Hay otras diferencias, bien importantes. Más tarde nos detendremos en una de ellas, a nuestro juicio decisiva.  Digamos, por ahora: para ambas, la Ilíada es “el poema de la fuerza”, si bien el enunciado es de Weil. Nótese: es la fuerza, no el poder -concepto más abstracto, y en el límite “metafísico”, como ocurre a veces en Foucault-. La fuerza tiene una concreta fisicalidad, si se puede decir así. La fuerza mata, o somete, o hiere, al menos amenaza, los cuerpos: la carne, los músculos, los nervios. No es simplemente la facultad -que podría ser solo temporal-, por las razones que sean, de hacer que el otro haga lo que yo quiera, como en la definición clásica de Max Weber. Es la de directamente anular al otro, transformarlo en cosa, como dice la propia Weil -y en esa línea, para Bespaloff es un “exceso”, un plus de energía asimismo corporal, que tiende al “fulgor homicida”-. Si mata, el otro queda reducido a cosa literalmente: hace un momento era humano vivo, ahora es cadáver. Si no, es igualmente cosa en suspenso: piedra, esperando que se abata sobre ella el pico (notable metáfora, que subraya la extrema materialidad de la fuerza). Cosa todavía con alma, eso sí; es decir, el estado más extraño, más siniestro, tanto para el alma como para la cosa. Para Weil es la forma de violencia definitiva: de ella no hay retorno posible, aunque (o más bien porque) el alma siga habitando la piedra. Bespaloff -por ahora- coincide: es el desafío supremo a la condición humana, puesto que ella consiste en que el alma anime al cuerpo, no en que quede encerrada en la roca (aún) viva.
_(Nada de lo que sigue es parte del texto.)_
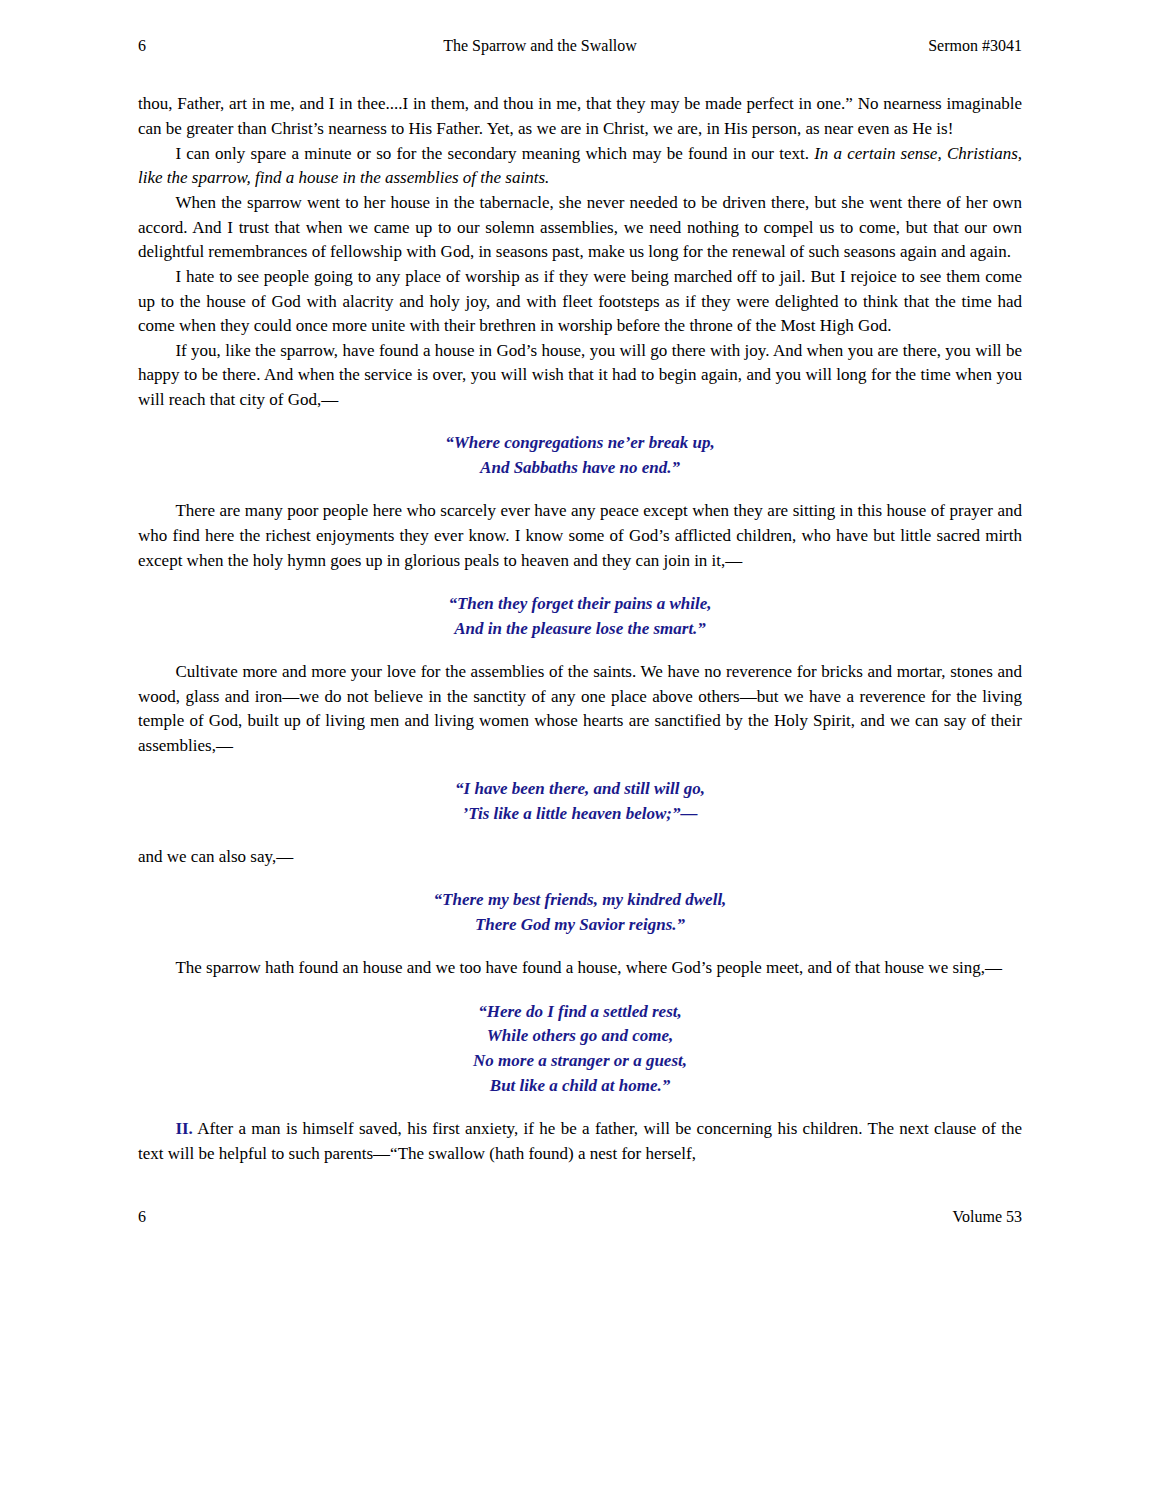6 The Sparrow and the Swallow Sermon #3041
thou, Father, art in me, and I in thee....I in them, and thou in me, that they may be made perfect in one.” No nearness imaginable can be greater than Christ’s nearness to His Father. Yet, as we are in Christ, we are, in His person, as near even as He is!
I can only spare a minute or so for the secondary meaning which may be found in our text. In a certain sense, Christians, like the sparrow, find a house in the assemblies of the saints.
When the sparrow went to her house in the tabernacle, she never needed to be driven there, but she went there of her own accord. And I trust that when we came up to our solemn assemblies, we need nothing to compel us to come, but that our own delightful remembrances of fellowship with God, in seasons past, make us long for the renewal of such seasons again and again.
I hate to see people going to any place of worship as if they were being marched off to jail. But I rejoice to see them come up to the house of God with alacrity and holy joy, and with fleet footsteps as if they were delighted to think that the time had come when they could once more unite with their brethren in worship before the throne of the Most High God.
If you, like the sparrow, have found a house in God’s house, you will go there with joy. And when you are there, you will be happy to be there. And when the service is over, you will wish that it had to begin again, and you will long for the time when you will reach that city of God,—
“Where congregations ne’er break up,
And Sabbaths have no end.”
There are many poor people here who scarcely ever have any peace except when they are sitting in this house of prayer and who find here the richest enjoyments they ever know. I know some of God’s afflicted children, who have but little sacred mirth except when the holy hymn goes up in glorious peals to heaven and they can join in it,—
“Then they forget their pains a while,
And in the pleasure lose the smart.”
Cultivate more and more your love for the assemblies of the saints. We have no reverence for bricks and mortar, stones and wood, glass and iron—we do not believe in the sanctity of any one place above others—but we have a reverence for the living temple of God, built up of living men and living women whose hearts are sanctified by the Holy Spirit, and we can say of their assemblies,—
“I have been there, and still will go,
’Tis like a little heaven below;”—
and we can also say,—
“There my best friends, my kindred dwell,
There God my Savior reigns.”
The sparrow hath found an house and we too have found a house, where God’s people meet, and of that house we sing,—
“Here do I find a settled rest,
While others go and come,
No more a stranger or a guest,
But like a child at home.”
II. After a man is himself saved, his first anxiety, if he be a father, will be concerning his children. The next clause of the text will be helpful to such parents—“The swallow (hath found) a nest for herself,
6 Volume 53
No se trata, decíamos, de una potencia metafísica. Incluso los dioses nada tienen que ver con ella; Bespaloff llega a insinuar que aún ellos podrían estar sometidos a la fuerza, esa “contingencia devenida en necesidad”. La fuerza no se expresa como tempestad furiosa caída del cielo, ni siquiera como los rayos de Zeus. Está en cada momento particular del hacer-cosa del otro. Es, por ejemplo -son ejemplos que se pueden encontrar en ambos textos-, Príamo arrodillado a los pies de Aquiles, rogándole la devolución del cadáver de Héctor, sabiendo que sobre su cuerpo ahora pétreo puede caer el pico de una negativa, como efectivamente ocurre. Y si Príamo está genuflexo, sin defender con convicción su causa, es porque mal podría esperar justicia: esta también está subordinada a la fuerza. No se trata, tampoco, de la “cólera” del héroe: Weil señala, con agudeza, que Aquiles baja su “pico” de palabras sobre el viejo rey con indiferencia, o con menosprecio, casi distraídamente. No, se trata sencillamente de la fuerza, que se desvalorizaría si no pudiera ejercerse “naturalmente” en cada oportunidad que se le presenta. El terror, como el demonio, está en los detalles. La fuerza es una retórica en acto que se inventa cada vez sus figuras. Es también una reciprocidad mimética, como diría René Girard: el que a hierro mata, a hierro morirá[iii]. Y es una dialéctica: su espanto queda reforzado por el contraste con esos otros (pocos, pero nítidos) “detalles”, esos otros momentos, de “familiaridad” hogareña (de Heimlich, en una jerga que por supuesto no es la de las autoras): los baños calientes, digamos, breves paréntesis amorosos en los que el otro, sustraído por un instante a la fuerza, es lo que más importa.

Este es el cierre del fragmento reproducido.